Text passage ->
Court Opinion

ID: 9626857
Source: CourtListenerOpinion
Date Created: 2023-08-22 08:25:41.946791+00
Date Added: 2024-06-11T18:06:34.647708
License: Public Domain

Hall, Justice,
concurring specially.
Faretta’s conviction of grand theft was vacated by the United States Supreme Court which ruled on certiorari that the trial court, in forcing Faretta to accept the services of the public defender, had erroneously denied him his Sixth Amendment right to represent himself.
We must be careful that trial courts are not caught in an impossible squeeze: If they refuse to allow a defendant to represent himself and he is convicted, the conviction may be reversed on the ground that he was denied his right of self-representation; but if the court does allow him to represent himself and he is convicted, an appellate court may reverse upon finding that his choice was not intelligently made. Accordingly, we must take care what tests we apply.

What to work on ->
Rewrite the stretch of the concurring opinion from "Court Opinion" through "to represent himself.", putting "appointed counsel" in place of "public defender". The records that follow come from a separate source.

Data under study ->

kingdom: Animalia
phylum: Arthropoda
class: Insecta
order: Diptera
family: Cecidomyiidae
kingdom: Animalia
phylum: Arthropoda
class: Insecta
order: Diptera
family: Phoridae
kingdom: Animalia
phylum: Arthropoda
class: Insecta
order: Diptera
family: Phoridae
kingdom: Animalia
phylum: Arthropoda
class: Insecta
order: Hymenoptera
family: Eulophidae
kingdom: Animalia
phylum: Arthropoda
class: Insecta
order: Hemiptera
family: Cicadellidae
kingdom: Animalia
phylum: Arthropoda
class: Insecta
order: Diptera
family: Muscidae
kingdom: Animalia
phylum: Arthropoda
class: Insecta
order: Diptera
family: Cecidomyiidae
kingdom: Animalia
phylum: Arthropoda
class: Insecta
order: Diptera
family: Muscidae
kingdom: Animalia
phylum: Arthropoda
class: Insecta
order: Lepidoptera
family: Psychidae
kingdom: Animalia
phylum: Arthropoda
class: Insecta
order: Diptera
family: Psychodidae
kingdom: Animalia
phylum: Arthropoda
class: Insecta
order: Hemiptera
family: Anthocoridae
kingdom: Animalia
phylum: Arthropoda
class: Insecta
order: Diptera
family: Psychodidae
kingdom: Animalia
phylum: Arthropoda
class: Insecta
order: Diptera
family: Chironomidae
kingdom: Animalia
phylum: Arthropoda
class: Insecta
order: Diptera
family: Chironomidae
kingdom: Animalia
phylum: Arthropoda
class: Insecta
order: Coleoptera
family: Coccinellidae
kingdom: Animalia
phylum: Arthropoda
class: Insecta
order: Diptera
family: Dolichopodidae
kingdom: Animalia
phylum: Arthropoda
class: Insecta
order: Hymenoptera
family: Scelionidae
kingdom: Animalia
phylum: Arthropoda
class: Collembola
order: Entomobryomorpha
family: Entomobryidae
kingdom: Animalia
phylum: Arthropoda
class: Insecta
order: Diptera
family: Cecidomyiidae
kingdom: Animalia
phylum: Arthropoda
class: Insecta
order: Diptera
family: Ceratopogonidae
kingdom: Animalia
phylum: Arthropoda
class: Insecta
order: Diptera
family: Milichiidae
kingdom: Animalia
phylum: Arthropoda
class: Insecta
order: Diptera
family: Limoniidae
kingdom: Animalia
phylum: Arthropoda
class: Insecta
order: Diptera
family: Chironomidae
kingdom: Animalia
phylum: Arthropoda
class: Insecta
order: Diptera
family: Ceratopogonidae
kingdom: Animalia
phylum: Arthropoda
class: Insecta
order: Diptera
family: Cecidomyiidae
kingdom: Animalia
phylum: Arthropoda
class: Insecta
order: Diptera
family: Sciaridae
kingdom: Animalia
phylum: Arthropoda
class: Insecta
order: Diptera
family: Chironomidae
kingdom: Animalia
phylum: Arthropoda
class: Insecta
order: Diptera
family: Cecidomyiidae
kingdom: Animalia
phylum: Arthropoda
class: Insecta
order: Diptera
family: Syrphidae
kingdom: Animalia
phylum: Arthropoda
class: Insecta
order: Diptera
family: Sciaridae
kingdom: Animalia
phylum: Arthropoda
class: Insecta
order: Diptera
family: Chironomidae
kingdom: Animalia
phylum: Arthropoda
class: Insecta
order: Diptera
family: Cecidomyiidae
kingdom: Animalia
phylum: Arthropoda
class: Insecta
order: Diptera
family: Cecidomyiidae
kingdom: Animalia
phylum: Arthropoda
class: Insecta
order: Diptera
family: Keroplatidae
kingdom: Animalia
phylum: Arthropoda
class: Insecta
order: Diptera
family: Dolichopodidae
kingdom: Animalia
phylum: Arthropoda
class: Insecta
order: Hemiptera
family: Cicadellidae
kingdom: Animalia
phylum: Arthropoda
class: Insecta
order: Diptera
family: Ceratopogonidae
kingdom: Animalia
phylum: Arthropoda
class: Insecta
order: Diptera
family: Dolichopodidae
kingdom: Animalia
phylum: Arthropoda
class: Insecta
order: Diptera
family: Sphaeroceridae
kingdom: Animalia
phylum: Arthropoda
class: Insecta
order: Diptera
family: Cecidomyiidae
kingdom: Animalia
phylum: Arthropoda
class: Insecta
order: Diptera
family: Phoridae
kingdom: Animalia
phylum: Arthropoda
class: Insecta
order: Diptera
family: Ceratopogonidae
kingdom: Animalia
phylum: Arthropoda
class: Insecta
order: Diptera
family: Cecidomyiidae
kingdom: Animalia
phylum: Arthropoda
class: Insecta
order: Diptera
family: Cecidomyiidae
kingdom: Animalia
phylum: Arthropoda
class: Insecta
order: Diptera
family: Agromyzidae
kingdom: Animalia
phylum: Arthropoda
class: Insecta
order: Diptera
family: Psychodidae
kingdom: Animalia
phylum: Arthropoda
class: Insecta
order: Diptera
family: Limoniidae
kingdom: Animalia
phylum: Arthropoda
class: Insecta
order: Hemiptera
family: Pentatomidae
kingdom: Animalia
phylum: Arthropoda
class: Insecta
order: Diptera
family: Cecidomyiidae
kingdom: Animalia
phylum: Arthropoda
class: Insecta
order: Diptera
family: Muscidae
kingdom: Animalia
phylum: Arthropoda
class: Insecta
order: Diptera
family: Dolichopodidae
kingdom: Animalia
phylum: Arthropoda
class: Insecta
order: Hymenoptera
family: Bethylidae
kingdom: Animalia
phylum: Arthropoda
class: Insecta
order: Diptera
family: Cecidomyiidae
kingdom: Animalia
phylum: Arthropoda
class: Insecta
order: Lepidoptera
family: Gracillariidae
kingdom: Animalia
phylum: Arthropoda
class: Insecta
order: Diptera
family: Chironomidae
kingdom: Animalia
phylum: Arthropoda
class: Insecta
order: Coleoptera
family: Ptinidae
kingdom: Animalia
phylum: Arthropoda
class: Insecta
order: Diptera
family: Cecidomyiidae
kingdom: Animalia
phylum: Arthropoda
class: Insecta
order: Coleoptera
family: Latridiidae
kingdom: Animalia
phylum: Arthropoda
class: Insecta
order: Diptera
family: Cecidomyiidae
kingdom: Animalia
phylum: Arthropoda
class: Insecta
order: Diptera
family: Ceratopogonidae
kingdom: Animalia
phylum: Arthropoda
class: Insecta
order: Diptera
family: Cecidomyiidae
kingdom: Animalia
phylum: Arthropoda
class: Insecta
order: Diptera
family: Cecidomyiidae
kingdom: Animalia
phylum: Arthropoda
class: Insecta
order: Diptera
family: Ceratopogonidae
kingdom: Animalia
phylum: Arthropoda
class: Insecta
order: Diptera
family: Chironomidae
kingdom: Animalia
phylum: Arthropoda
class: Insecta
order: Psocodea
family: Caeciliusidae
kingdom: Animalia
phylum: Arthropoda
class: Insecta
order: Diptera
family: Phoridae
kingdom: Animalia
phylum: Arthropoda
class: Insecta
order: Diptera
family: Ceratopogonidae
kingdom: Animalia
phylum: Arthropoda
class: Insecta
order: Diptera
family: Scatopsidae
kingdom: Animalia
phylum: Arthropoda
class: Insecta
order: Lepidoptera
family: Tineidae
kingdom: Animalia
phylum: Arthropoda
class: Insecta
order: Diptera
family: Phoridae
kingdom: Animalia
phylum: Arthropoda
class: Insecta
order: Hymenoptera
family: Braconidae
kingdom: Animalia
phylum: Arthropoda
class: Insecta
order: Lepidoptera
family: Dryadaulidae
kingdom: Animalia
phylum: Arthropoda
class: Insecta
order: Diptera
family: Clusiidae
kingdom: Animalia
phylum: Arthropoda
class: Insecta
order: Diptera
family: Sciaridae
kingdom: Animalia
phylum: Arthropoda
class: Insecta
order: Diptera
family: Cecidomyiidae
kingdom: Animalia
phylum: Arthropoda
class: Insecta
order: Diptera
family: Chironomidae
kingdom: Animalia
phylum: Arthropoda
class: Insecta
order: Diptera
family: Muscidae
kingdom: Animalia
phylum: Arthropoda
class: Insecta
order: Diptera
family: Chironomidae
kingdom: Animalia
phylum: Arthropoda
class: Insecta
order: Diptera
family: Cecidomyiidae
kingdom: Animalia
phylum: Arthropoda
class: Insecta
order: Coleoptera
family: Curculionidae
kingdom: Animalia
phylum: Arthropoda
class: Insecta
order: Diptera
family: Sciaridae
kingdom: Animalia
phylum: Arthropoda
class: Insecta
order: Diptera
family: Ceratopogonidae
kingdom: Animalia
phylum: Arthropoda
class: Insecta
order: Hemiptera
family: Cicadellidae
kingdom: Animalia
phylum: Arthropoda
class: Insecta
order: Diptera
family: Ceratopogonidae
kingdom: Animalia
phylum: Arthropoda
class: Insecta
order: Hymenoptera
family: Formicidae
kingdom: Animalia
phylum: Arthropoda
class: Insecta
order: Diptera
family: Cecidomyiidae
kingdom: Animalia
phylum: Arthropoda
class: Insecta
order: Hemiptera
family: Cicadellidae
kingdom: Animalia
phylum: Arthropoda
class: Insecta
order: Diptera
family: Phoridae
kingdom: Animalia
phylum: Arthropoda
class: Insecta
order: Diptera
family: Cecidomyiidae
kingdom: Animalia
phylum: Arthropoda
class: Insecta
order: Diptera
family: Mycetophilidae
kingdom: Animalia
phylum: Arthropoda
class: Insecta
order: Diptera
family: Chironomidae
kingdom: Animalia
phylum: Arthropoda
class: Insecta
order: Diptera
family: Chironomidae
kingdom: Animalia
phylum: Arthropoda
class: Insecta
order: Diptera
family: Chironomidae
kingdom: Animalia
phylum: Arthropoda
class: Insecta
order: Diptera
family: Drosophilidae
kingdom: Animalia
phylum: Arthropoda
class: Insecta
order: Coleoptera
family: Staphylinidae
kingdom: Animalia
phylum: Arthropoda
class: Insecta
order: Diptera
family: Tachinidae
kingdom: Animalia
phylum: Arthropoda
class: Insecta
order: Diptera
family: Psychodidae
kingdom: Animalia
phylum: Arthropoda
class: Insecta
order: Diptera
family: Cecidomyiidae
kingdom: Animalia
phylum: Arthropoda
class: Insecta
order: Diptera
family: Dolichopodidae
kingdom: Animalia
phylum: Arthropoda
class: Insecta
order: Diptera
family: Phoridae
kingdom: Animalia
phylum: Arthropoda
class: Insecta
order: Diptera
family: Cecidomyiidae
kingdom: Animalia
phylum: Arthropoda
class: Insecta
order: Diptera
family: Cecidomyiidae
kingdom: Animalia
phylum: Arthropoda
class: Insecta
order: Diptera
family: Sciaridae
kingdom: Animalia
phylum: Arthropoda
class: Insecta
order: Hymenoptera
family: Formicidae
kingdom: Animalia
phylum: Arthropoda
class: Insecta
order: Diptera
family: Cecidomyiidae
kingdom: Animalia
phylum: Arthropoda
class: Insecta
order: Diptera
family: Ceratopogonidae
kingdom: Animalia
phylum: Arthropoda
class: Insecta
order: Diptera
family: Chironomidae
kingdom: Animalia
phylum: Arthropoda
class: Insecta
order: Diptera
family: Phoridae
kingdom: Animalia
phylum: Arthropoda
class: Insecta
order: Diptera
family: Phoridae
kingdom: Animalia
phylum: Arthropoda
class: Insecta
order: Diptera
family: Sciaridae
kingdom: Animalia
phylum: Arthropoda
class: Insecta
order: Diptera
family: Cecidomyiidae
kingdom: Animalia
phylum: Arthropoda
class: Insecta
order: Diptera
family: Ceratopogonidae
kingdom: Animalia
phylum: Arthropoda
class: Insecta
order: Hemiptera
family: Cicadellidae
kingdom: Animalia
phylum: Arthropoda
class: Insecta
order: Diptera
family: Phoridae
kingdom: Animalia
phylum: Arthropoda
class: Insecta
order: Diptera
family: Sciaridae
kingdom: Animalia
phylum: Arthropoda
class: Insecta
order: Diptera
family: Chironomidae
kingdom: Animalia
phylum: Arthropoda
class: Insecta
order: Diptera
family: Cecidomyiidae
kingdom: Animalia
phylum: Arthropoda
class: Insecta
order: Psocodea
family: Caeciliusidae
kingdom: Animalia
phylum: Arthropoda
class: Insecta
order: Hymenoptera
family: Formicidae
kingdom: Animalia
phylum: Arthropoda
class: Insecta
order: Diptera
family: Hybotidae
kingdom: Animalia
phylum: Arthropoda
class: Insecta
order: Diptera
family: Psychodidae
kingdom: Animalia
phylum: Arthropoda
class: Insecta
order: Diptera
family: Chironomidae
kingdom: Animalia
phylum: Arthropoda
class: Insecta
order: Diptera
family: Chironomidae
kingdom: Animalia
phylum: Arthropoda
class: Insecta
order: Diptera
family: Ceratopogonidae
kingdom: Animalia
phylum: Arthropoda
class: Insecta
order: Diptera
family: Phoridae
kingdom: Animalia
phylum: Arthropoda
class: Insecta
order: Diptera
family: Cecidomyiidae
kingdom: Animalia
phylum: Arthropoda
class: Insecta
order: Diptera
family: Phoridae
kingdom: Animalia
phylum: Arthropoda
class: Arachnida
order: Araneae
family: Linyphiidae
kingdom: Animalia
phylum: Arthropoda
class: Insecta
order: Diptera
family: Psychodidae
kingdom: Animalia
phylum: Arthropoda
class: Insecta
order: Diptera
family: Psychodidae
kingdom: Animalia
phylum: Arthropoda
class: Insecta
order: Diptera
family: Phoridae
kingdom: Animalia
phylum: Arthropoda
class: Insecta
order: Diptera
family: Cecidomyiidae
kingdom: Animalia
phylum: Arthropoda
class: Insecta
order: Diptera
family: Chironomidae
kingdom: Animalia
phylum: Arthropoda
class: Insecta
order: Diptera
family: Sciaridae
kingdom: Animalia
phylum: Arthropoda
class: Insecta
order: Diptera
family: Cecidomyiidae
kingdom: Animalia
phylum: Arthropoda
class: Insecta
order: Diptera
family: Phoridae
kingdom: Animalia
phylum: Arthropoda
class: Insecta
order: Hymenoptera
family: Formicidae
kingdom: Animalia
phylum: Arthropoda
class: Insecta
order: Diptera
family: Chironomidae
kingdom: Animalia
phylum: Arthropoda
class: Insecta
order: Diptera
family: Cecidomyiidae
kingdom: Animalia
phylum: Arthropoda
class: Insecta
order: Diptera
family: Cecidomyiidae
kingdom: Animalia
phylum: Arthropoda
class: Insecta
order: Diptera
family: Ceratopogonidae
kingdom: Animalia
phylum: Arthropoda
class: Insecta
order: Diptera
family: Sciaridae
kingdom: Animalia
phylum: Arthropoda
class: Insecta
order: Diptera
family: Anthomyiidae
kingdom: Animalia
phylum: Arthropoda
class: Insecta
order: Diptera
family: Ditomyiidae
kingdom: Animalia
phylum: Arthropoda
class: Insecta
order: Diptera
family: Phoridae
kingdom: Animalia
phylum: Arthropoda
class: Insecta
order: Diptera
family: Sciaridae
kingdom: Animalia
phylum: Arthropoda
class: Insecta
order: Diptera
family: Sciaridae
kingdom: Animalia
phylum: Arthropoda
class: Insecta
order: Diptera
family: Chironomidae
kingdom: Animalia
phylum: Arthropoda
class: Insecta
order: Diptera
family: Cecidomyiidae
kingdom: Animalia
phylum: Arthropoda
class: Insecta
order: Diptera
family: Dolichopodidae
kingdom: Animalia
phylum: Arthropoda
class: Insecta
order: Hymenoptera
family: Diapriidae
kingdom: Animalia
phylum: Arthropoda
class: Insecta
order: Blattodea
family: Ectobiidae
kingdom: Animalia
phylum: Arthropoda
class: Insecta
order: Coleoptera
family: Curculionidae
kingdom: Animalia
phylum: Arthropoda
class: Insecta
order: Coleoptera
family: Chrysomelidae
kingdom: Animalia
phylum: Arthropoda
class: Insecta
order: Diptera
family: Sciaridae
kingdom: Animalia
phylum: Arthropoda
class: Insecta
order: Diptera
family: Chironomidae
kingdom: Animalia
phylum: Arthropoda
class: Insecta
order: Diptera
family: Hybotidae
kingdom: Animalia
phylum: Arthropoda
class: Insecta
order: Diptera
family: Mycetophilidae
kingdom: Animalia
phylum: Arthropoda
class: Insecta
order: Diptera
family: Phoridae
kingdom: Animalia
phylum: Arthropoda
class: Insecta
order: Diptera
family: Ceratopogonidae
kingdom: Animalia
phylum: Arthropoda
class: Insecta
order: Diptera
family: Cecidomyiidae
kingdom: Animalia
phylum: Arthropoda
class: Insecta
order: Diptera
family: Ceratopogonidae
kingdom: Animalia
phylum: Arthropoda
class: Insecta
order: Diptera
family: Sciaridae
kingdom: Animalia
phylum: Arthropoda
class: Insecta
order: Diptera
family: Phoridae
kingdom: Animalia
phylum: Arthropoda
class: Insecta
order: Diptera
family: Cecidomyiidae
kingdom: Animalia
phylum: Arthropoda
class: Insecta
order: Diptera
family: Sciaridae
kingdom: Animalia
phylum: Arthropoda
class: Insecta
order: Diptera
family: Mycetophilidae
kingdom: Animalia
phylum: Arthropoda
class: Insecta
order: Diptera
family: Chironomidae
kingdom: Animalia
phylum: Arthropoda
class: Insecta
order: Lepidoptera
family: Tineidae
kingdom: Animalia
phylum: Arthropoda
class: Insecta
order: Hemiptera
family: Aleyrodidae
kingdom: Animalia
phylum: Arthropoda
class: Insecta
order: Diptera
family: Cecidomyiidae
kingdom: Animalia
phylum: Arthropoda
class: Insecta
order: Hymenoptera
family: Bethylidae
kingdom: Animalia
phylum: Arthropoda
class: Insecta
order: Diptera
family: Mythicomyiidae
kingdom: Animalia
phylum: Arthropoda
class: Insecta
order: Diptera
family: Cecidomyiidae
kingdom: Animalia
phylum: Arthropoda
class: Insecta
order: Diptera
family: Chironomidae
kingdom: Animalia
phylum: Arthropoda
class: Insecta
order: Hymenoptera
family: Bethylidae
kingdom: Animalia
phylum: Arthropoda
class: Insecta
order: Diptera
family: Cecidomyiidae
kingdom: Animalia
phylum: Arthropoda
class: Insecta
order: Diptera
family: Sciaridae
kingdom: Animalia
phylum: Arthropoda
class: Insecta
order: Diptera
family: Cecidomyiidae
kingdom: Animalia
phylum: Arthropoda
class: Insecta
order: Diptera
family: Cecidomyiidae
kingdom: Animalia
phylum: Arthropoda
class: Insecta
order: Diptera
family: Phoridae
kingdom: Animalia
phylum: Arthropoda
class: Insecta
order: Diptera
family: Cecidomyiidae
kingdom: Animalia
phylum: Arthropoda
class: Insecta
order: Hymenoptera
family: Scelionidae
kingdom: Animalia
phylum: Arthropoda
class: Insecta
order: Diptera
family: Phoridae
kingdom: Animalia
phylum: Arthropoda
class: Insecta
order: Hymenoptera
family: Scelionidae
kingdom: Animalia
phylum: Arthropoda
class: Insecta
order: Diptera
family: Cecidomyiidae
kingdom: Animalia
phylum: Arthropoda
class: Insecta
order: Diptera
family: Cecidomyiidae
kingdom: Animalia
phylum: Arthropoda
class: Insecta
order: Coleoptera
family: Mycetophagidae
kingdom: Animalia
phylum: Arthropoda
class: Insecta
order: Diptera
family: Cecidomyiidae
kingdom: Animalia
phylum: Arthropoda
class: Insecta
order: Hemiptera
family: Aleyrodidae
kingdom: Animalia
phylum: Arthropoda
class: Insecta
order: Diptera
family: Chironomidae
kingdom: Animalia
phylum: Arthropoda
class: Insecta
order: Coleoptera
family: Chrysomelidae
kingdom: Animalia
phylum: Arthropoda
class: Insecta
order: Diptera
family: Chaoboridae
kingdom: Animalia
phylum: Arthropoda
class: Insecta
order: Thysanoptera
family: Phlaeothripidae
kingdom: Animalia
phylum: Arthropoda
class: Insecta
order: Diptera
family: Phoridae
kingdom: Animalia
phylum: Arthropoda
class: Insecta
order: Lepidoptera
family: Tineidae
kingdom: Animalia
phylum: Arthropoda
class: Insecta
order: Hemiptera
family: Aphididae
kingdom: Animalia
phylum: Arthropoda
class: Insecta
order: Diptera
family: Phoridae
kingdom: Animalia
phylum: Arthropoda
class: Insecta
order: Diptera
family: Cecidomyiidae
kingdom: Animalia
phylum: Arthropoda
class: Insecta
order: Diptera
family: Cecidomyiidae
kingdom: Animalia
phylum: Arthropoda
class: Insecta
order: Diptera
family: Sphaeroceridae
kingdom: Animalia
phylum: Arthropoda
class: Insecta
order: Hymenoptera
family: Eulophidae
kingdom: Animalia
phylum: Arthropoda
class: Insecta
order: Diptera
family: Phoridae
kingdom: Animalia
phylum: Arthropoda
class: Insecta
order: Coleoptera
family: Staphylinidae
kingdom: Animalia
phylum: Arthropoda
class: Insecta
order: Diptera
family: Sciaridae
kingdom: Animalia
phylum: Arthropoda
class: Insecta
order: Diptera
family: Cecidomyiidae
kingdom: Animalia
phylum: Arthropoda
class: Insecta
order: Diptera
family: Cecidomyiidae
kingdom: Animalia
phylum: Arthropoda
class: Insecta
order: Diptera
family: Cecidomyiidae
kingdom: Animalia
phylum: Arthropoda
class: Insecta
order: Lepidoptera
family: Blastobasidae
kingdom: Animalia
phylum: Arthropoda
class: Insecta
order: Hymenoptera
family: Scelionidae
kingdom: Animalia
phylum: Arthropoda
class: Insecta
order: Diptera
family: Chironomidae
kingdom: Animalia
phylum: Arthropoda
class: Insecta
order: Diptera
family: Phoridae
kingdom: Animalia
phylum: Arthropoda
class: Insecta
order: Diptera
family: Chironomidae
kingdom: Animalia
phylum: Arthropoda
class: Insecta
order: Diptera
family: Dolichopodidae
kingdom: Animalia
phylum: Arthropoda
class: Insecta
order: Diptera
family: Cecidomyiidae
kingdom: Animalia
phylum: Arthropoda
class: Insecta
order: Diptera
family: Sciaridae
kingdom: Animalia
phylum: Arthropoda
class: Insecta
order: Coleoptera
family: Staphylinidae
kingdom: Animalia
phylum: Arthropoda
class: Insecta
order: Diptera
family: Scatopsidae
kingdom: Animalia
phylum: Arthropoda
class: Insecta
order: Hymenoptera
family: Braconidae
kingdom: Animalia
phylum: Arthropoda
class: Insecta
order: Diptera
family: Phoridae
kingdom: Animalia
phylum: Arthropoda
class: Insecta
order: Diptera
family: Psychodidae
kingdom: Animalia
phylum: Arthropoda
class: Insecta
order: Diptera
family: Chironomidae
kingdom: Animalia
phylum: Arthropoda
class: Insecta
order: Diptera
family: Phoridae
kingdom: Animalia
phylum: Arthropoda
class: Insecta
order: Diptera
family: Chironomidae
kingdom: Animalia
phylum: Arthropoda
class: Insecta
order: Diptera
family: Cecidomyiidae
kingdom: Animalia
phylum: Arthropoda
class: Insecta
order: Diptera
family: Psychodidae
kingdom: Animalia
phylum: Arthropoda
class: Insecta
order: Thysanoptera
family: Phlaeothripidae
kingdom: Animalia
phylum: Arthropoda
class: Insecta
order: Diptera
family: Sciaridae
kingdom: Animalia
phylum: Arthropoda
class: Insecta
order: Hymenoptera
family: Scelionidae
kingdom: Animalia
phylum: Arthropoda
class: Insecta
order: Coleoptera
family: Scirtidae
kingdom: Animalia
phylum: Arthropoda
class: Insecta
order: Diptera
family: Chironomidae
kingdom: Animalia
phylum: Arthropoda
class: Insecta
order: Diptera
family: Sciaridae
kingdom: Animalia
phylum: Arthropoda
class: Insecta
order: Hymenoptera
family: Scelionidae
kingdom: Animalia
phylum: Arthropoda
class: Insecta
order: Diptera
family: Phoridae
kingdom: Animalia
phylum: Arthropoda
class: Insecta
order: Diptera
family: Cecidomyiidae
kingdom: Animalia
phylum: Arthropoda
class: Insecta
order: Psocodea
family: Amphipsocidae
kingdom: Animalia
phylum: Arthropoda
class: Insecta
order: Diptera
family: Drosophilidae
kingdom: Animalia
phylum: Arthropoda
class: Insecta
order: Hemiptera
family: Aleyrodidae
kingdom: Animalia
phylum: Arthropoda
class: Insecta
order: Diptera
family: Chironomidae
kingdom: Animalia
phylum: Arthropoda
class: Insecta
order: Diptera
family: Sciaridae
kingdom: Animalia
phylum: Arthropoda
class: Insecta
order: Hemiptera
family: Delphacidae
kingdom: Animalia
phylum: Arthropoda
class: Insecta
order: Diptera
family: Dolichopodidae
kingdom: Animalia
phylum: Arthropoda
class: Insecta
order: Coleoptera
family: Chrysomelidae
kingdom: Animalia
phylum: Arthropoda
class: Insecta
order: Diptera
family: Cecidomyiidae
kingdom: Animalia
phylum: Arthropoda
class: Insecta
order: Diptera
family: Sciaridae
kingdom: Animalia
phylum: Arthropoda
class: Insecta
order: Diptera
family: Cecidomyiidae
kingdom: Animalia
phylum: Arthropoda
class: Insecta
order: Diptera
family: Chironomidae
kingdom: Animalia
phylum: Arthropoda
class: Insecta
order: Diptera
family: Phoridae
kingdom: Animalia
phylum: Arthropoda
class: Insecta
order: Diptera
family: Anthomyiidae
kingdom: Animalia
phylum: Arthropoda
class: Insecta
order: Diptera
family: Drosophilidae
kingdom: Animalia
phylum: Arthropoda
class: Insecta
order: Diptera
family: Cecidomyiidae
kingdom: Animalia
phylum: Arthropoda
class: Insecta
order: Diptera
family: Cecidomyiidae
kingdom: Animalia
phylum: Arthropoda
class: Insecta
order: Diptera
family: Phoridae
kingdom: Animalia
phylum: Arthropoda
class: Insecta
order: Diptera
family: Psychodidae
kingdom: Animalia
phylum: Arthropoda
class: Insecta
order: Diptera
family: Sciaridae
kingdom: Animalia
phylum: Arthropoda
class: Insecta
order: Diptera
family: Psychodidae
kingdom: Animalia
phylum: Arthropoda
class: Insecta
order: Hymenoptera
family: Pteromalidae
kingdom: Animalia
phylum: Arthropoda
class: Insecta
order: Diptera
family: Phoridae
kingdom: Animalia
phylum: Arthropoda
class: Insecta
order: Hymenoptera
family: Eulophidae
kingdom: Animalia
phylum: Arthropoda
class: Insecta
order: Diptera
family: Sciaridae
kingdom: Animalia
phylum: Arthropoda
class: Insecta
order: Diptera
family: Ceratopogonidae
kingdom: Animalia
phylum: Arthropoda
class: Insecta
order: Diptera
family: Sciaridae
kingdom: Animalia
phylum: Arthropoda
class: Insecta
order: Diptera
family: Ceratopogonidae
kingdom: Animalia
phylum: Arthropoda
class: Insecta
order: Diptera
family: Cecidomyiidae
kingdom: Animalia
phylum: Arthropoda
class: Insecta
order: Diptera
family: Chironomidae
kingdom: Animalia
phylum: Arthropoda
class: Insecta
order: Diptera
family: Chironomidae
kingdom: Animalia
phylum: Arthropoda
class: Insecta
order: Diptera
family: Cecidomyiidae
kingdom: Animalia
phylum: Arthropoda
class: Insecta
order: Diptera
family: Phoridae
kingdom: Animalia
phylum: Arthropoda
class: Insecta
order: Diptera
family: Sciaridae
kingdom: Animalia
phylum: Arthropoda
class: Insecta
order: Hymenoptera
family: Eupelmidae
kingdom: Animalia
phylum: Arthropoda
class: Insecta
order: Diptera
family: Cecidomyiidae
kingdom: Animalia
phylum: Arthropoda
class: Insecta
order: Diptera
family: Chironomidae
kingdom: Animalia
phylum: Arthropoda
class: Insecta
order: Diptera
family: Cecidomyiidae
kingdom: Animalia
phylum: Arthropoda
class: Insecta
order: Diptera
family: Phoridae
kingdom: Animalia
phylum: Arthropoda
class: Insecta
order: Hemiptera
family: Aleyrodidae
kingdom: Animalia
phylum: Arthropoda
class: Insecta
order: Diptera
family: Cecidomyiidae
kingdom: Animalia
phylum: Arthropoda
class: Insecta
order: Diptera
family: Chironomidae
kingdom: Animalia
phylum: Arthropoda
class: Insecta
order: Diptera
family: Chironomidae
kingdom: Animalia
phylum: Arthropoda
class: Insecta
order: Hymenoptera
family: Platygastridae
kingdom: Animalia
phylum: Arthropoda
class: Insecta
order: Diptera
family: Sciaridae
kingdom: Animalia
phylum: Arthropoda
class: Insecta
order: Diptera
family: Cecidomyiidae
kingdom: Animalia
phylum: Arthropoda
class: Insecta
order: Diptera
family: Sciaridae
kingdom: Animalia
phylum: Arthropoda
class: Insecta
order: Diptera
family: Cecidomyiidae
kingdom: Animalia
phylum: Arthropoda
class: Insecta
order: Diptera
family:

Exercise solution ->
Court Opinion

ID: 9626857
Source: CourtListenerOpinion
Date Created: 2023-08-22 08:25:41.946791+00
Date Added: 2024-06-11T18:06:34.647708
License: Public Domain

Hall, Justice,
concurring specially.
Faretta’s conviction of grand theft was vacated by the United States Supreme Court which ruled on certiorari that the trial court, in forcing Faretta to accept the services of the appointed counsel, had erroneously denied him his Sixth Amendment right to represent himself.